Work to do:
Lay out every line of the records below as a Markdown table with two columns, Row for the row number and Line for the line, leaving out blank lines.

Source data:
□ □ □ □ □ □ □

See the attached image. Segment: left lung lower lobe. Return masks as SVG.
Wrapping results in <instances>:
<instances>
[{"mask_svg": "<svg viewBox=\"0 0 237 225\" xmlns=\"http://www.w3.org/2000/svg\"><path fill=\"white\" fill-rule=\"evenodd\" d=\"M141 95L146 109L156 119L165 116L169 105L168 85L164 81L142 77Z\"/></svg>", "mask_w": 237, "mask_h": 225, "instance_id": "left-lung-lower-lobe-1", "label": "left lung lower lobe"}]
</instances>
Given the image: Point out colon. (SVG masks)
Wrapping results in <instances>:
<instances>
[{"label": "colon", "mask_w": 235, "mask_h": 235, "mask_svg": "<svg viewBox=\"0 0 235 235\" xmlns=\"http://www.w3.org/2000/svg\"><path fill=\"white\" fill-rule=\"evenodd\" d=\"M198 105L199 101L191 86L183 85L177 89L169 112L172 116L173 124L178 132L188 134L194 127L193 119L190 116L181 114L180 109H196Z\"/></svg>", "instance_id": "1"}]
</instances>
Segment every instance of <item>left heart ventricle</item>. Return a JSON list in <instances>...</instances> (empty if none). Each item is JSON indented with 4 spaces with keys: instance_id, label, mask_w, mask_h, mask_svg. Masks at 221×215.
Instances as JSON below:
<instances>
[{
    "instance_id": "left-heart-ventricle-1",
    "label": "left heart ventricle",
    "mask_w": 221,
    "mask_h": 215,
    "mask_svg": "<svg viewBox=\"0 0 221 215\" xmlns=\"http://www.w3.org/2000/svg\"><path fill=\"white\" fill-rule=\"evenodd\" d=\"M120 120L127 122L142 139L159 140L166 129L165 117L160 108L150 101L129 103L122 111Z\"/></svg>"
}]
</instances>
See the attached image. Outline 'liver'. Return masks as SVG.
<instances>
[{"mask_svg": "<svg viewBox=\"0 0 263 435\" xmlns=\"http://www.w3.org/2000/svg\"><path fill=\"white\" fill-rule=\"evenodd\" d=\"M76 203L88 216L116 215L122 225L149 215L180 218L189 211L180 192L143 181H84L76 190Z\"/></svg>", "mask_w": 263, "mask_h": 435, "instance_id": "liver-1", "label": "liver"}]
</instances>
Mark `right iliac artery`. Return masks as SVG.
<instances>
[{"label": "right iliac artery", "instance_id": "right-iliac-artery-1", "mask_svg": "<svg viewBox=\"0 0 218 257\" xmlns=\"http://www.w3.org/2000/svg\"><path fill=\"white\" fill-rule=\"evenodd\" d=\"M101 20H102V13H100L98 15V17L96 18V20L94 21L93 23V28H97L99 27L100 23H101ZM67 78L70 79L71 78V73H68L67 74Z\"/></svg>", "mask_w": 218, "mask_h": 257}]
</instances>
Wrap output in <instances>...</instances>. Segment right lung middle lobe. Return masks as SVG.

□ □ □ □ □ □ □

Correct output:
| Row | Line |
|---|---|
| 1 | See the attached image. Segment: left lung lower lobe. Return masks as SVG. |
| 2 | Wrapping results in <instances>: |
| 3 | <instances> |
| 4 | [{"mask_svg": "<svg viewBox=\"0 0 237 225\" xmlns=\"http://www.w3.org/2000/svg\"><path fill=\"white\" fill-rule=\"evenodd\" d=\"M141 95L146 109L156 119L165 116L169 105L168 85L164 81L142 77Z\"/></svg>", "mask_w": 237, "mask_h": 225, "instance_id": "left-lung-lower-lobe-1", "label": "left lung lower lobe"}] |
| 5 | </instances> |
| 6 | Given the image: Point out colon. (SVG masks) |
| 7 | Wrapping results in <instances>: |
| 8 | <instances> |
| 9 | [{"label": "colon", "mask_w": 235, "mask_h": 235, "mask_svg": "<svg viewBox=\"0 0 235 235\" xmlns=\"http://www.w3.org/2000/svg\"><path fill=\"white\" fill-rule=\"evenodd\" d=\"M198 105L199 101L191 86L183 85L177 89L169 112L172 116L173 124L178 132L188 134L194 127L193 119L190 116L181 114L180 109H196Z\"/></svg>", "instance_id": "1"}] |
| 10 | </instances> |
| 11 | Segment every instance of <item>left heart ventricle</item>. Return a JSON list in <instances>...</instances> (empty if none). Each item is JSON indented with 4 spaces with keys: instance_id, label, mask_w, mask_h, mask_svg. Masks at 221×215. |
| 12 | Instances as JSON below: |
| 13 | <instances> |
| 14 | [{ |
| 15 |     "instance_id": "left-heart-ventricle-1", |
| 16 |     "label": "left heart ventricle", |
| 17 |     "mask_w": 221, |
| 18 |     "mask_h": 215, |
| 19 |     "mask_svg": "<svg viewBox=\"0 0 221 215\" xmlns=\"http://www.w3.org/2000/svg\"><path fill=\"white\" fill-rule=\"evenodd\" d=\"M120 120L127 122L142 139L159 140L166 129L165 117L160 108L150 101L129 103L122 111Z\"/></svg>" |
| 20 | }] |
| 21 | </instances> |
| 22 | See the attached image. Outline 'liver'. Return masks as SVG. |
| 23 | <instances> |
| 24 | [{"mask_svg": "<svg viewBox=\"0 0 263 435\" xmlns=\"http://www.w3.org/2000/svg\"><path fill=\"white\" fill-rule=\"evenodd\" d=\"M76 203L88 216L116 215L122 225L149 215L180 218L189 211L180 192L143 181H84L76 190Z\"/></svg>", "mask_w": 263, "mask_h": 435, "instance_id": "liver-1", "label": "liver"}] |
| 25 | </instances> |
| 26 | Mark `right iliac artery`. Return masks as SVG. |
| 27 | <instances> |
| 28 | [{"label": "right iliac artery", "instance_id": "right-iliac-artery-1", "mask_svg": "<svg viewBox=\"0 0 218 257\" xmlns=\"http://www.w3.org/2000/svg\"><path fill=\"white\" fill-rule=\"evenodd\" d=\"M101 20H102V13H100L98 15V17L96 18V20L94 21L93 23V28H97L99 27L100 23H101ZM67 78L70 79L71 78V73H68L67 74Z\"/></svg>", "mask_w": 218, "mask_h": 257}] |
| 29 | </instances> |
| 30 | Wrap output in <instances>...</instances>. Segment right lung middle lobe. Return masks as SVG. |